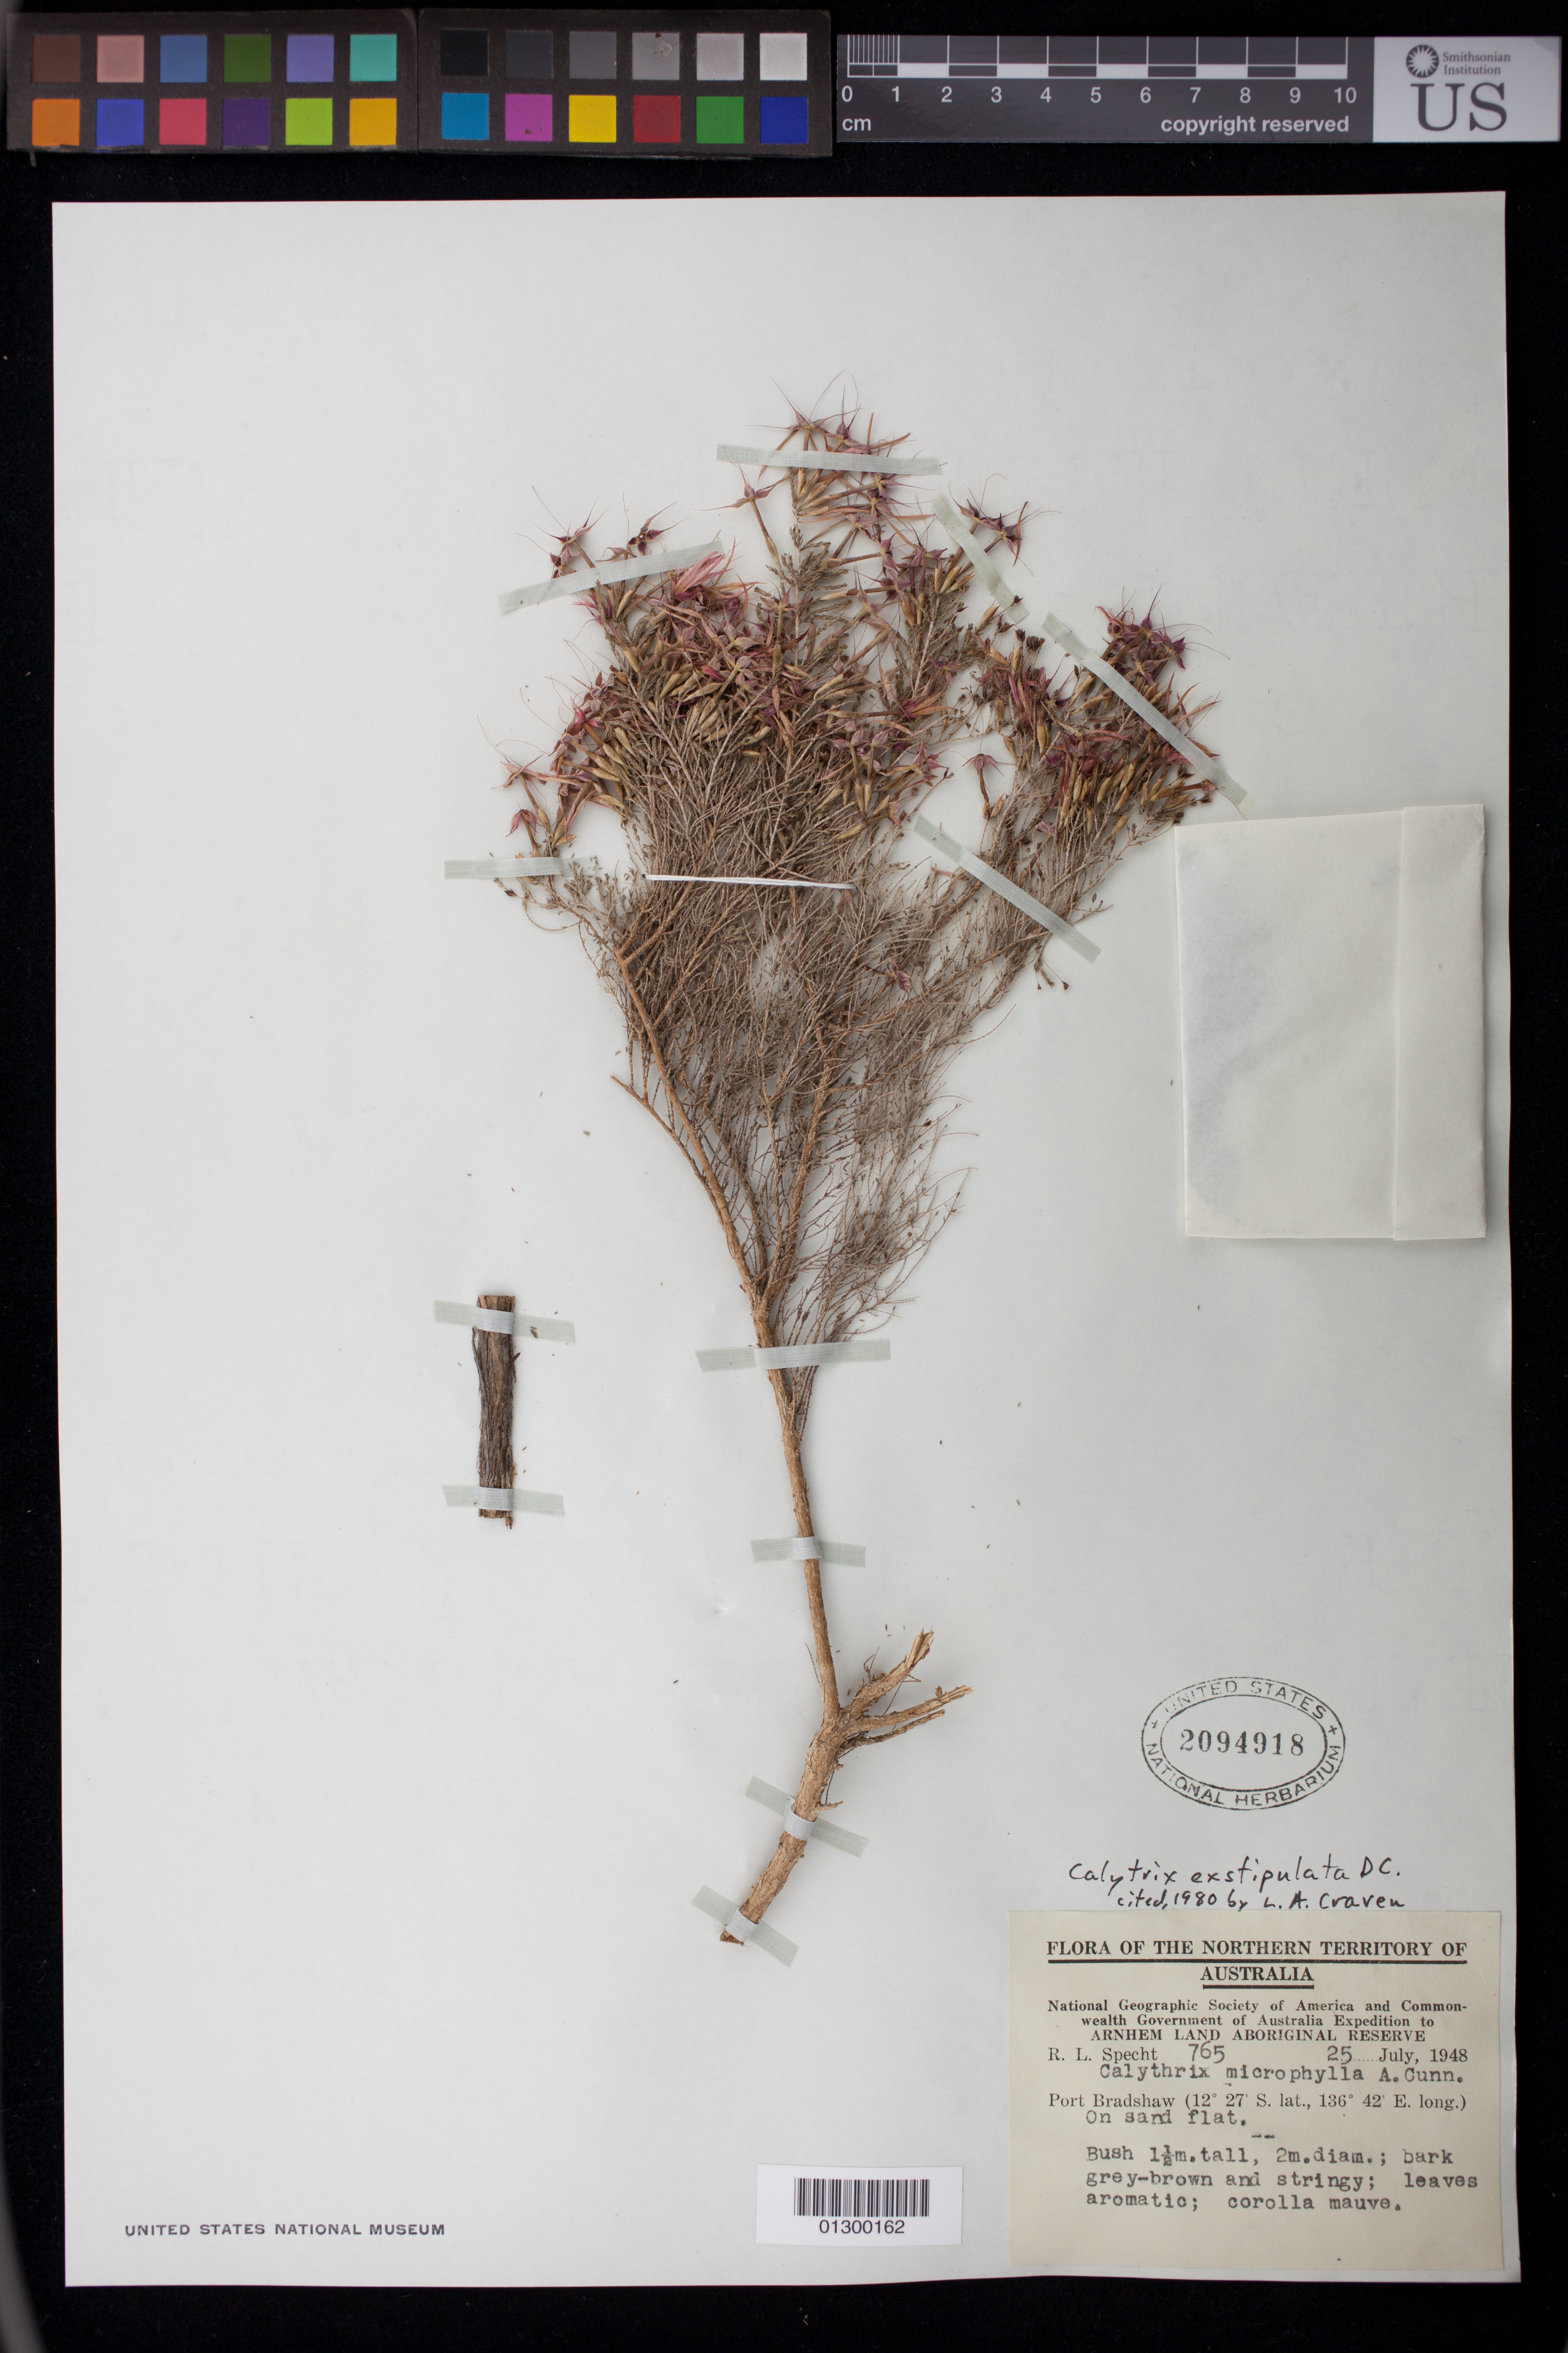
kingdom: Plantae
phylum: Tracheophyta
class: Magnoliopsida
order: Myrtales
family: Myrtaceae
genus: Calytrix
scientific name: Calytrix exstipulata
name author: D.C.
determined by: Craven, L. A.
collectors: R. L. Specht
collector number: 765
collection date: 1948-07-25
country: Australia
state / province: Northern Territory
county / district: East Arnhem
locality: Port Bradshaw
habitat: On sand flat.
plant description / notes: Bush 1.5 m. tall, 2 m. diam.; bark grey-brown and stringy; leaves aromatic; corolla mauve.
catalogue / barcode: US 2094918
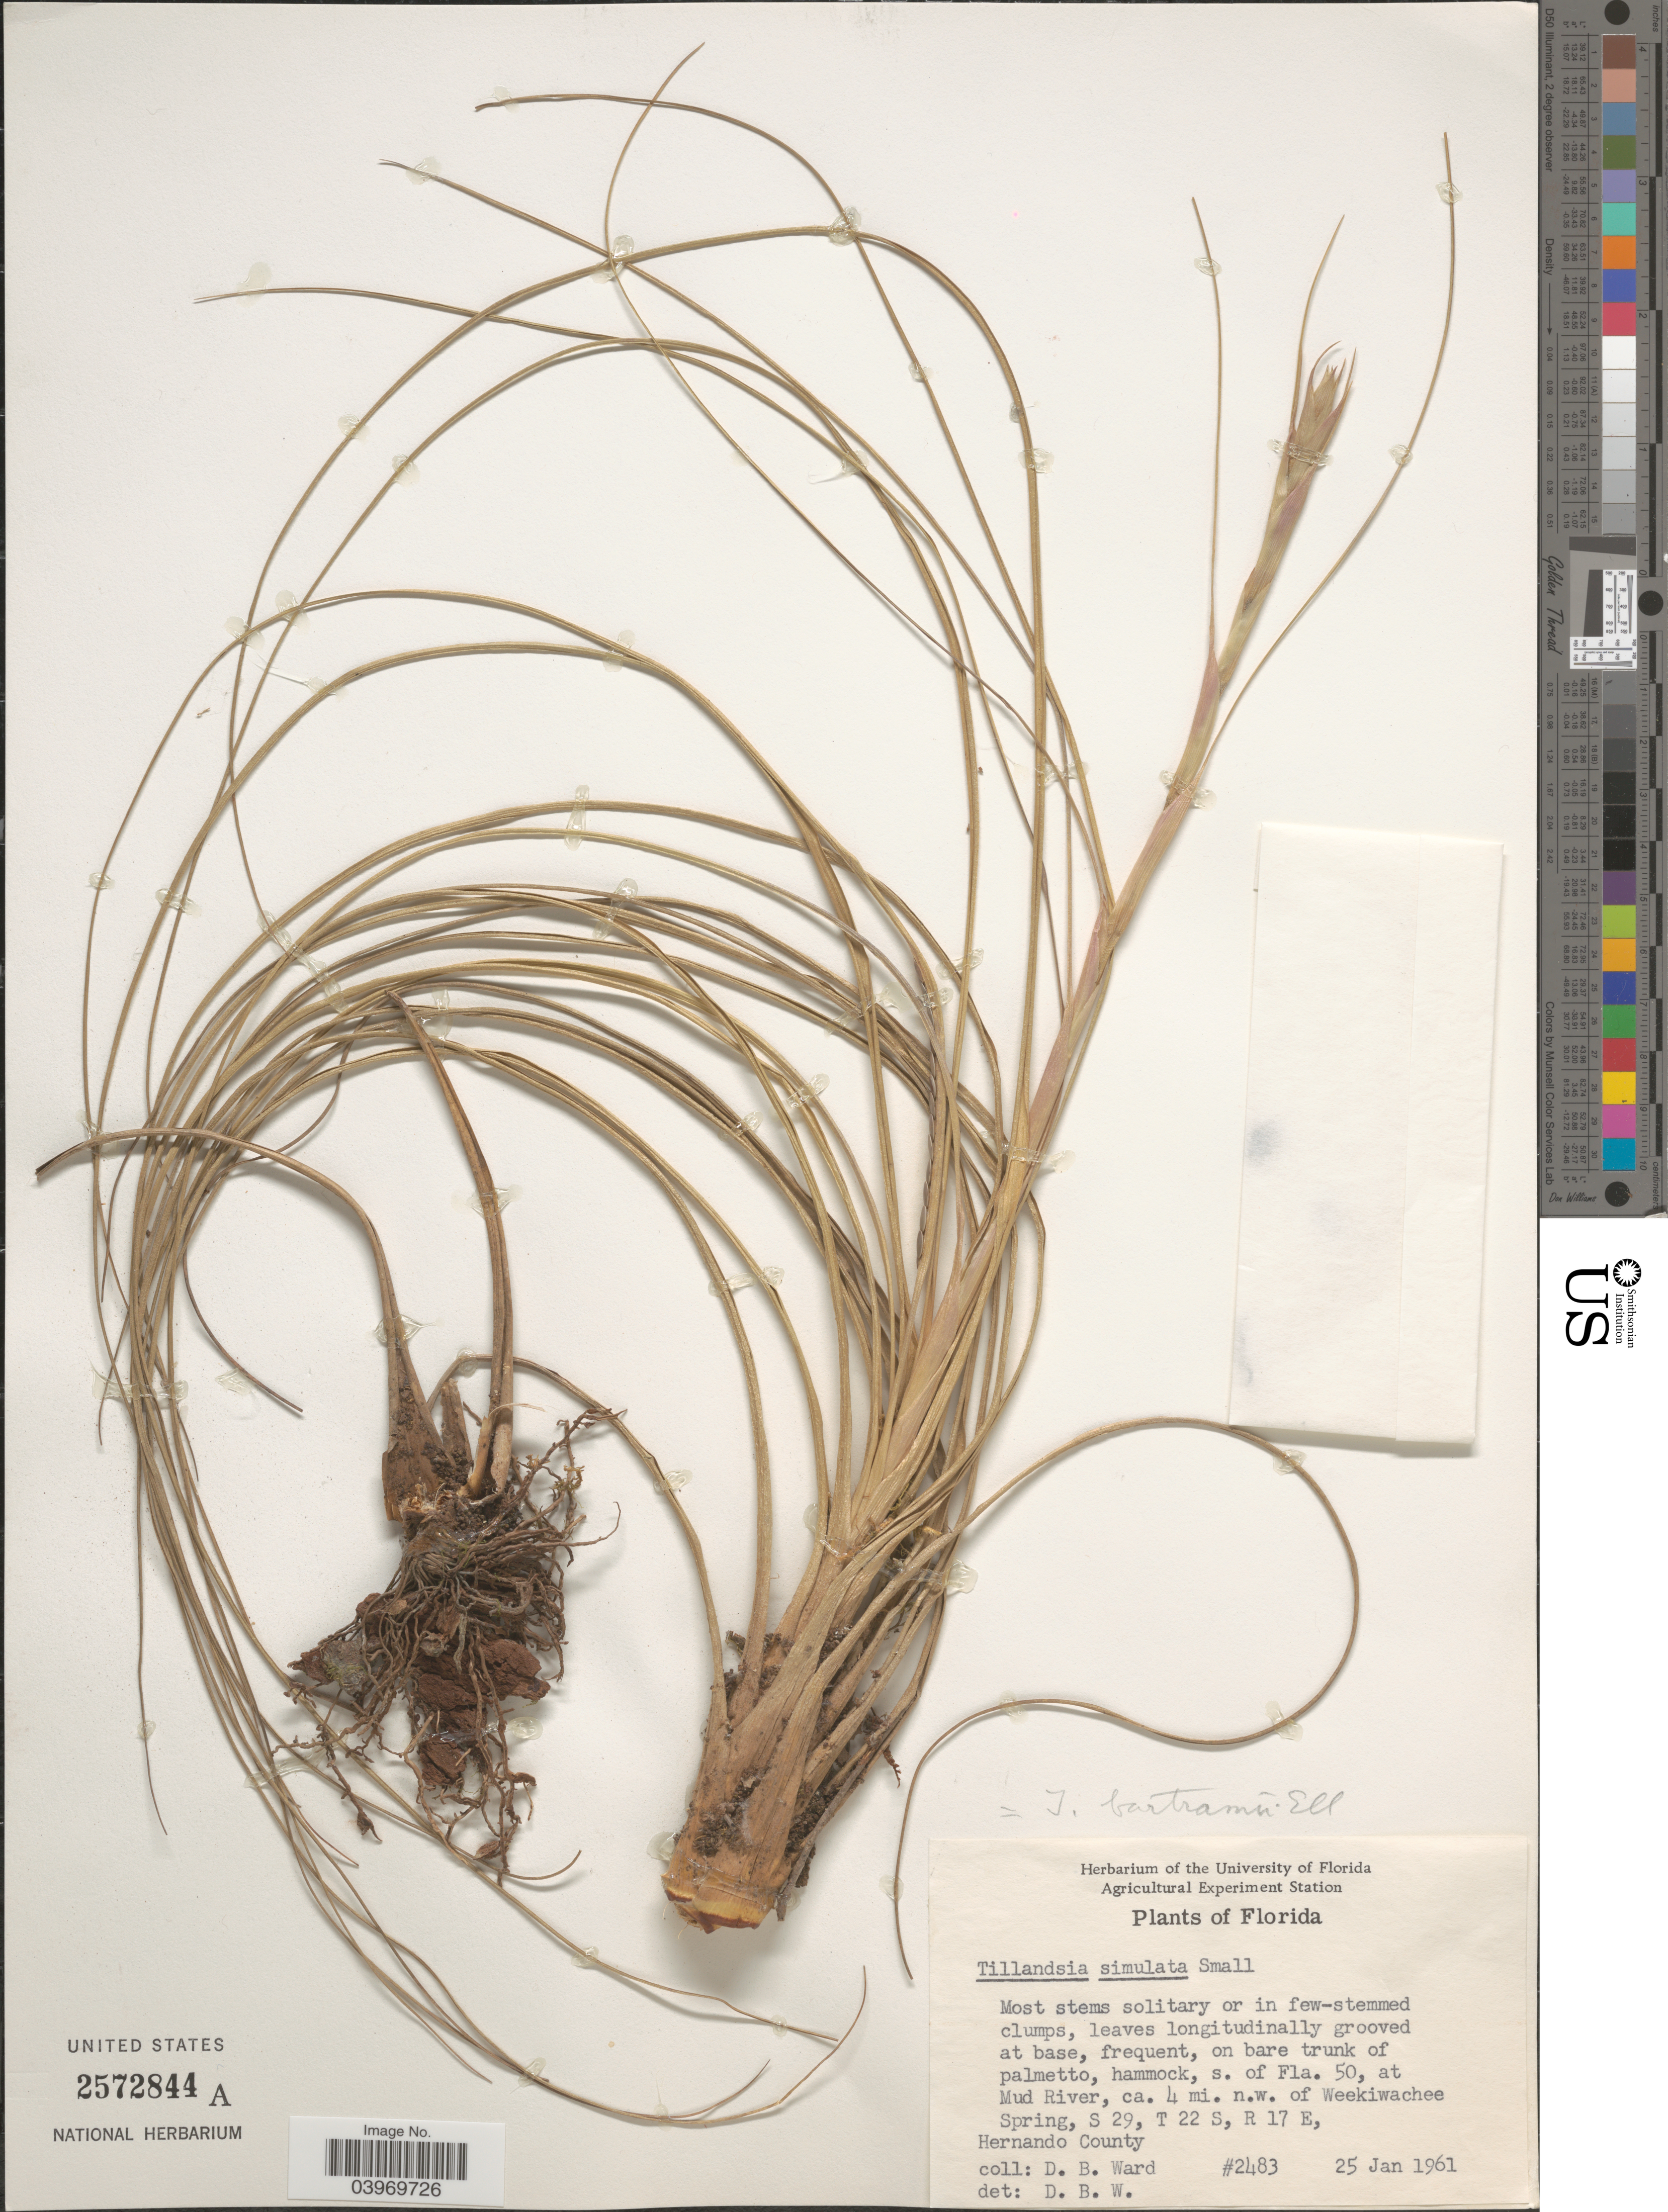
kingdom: Plantae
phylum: Tracheophyta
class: Liliopsida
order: Poales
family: Bromeliaceae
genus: Tillandsia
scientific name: Tillandsia bartramii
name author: Elliott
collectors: D. B. Ward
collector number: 2483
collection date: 1961-01-25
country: United States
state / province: Florida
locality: S. of Fla. 50, at Mud River, ca. 4 mi. n.w. of Weekiwachee Spring, S 29, T 22 S, R 17 E, Hernando County.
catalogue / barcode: US 2572844A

--------

◆ **WHAT THE EXERCISE ASKS**
Print every line of the two items above word for word, leaving out the pictures.

◆ **THE OUTPUT**
kingdom: Plantae
phylum: Tracheophyta
class: Magnoliopsida
order: Myrtales
family: Myrtaceae
genus: Calytrix
scientific name: Calytrix exstipulata
name author: D.C.
determined by: Craven, L. A.
collectors: R. L. Specht
collector number: 765
collection date: 1948-07-25
country: Australia
state / province: Northern Territory
county / district: East Arnhem
locality: Port Bradshaw
habitat: On sand flat.
plant description / notes: Bush 1.5 m. tall, 2 m. diam.; bark grey-brown and stringy; leaves aromatic; corolla mauve.
catalogue / barcode: US 2094918
kingdom: Plantae
phylum: Tracheophyta
class: Liliopsida
order: Poales
family: Bromeliaceae
genus: Tillandsia
scientific name: Tillandsia bartramii
name author: Elliott
collectors: D. B. Ward
collector number: 2483
collection date: 1961-01-25
country: United States
state / province: Florida
locality: S. of Fla. 50, at Mud River, ca. 4 mi. n.w. of Weekiwachee Spring, S 29, T 22 S, R 17 E, Hernando County.
catalogue / barcode: US 2572844A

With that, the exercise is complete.